* _Document passage_:
■ ■ ■ ■ ■
Thanks,
actually as I read it, it does seem a bit like an option after all:
1) it has a term of 5 years
2) seismic is required over 3 years (and other exploratory work).
3) the premium plus seismics seem to cost $5 million over 3 years.
4) meeting the requirements of this "option" costs about $25 million and if they don't fully do it and/or get a joint operating partner then they can have the "option" to let the rights lapse (but lose what it has paid to date of lapse).
The Company holds up-stream oil and gas licence exploration rights over areas of Chad. These areas are the Chari West Block (approximately 8,181km2) in southern Chad and the Largeau Block (approximately 125,741km2) in central Chad. The Chad Licence is for a five year term from October 2004. The conditions attached to the licence include the obligation on the Company to have carried out appropriate seismic and exploratory work within three years.
■ ■ ■ ■ ■
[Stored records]
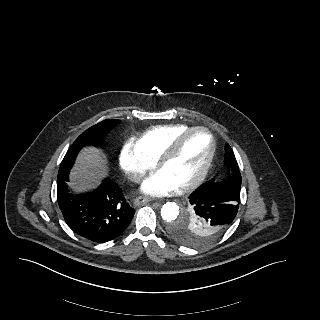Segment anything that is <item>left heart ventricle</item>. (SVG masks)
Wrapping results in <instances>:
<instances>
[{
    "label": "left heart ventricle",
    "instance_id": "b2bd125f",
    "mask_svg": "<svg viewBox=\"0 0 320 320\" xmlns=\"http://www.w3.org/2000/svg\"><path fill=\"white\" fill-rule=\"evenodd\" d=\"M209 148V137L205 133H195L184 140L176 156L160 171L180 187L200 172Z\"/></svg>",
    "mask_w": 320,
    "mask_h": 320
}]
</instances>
■ ■ ■ ■ ■
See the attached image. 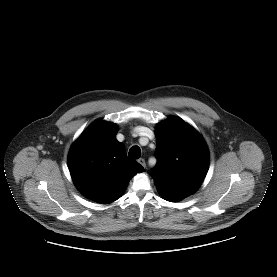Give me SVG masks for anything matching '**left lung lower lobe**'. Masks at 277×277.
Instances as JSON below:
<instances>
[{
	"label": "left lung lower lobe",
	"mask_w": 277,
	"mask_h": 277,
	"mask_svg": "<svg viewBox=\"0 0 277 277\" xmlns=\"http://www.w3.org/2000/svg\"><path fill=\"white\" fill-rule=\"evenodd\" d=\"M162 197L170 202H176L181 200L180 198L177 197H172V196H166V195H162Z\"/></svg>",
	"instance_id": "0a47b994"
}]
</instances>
■ ■ ■ ■ ■
* _Goal_:
Answer these questions from the Chad licence text:
1. For how long, and starting when, does the Chad Licence run?
2. What is the approximate area of the Largeau Block?
3. What does the premium plus seismics seem to cost, and over how many years?
The lines play no part in this.

* _Problem solution_:
1. Five years, from October 2004.
2. Approximately 125,741 km2.
3. $5 million over 3 years.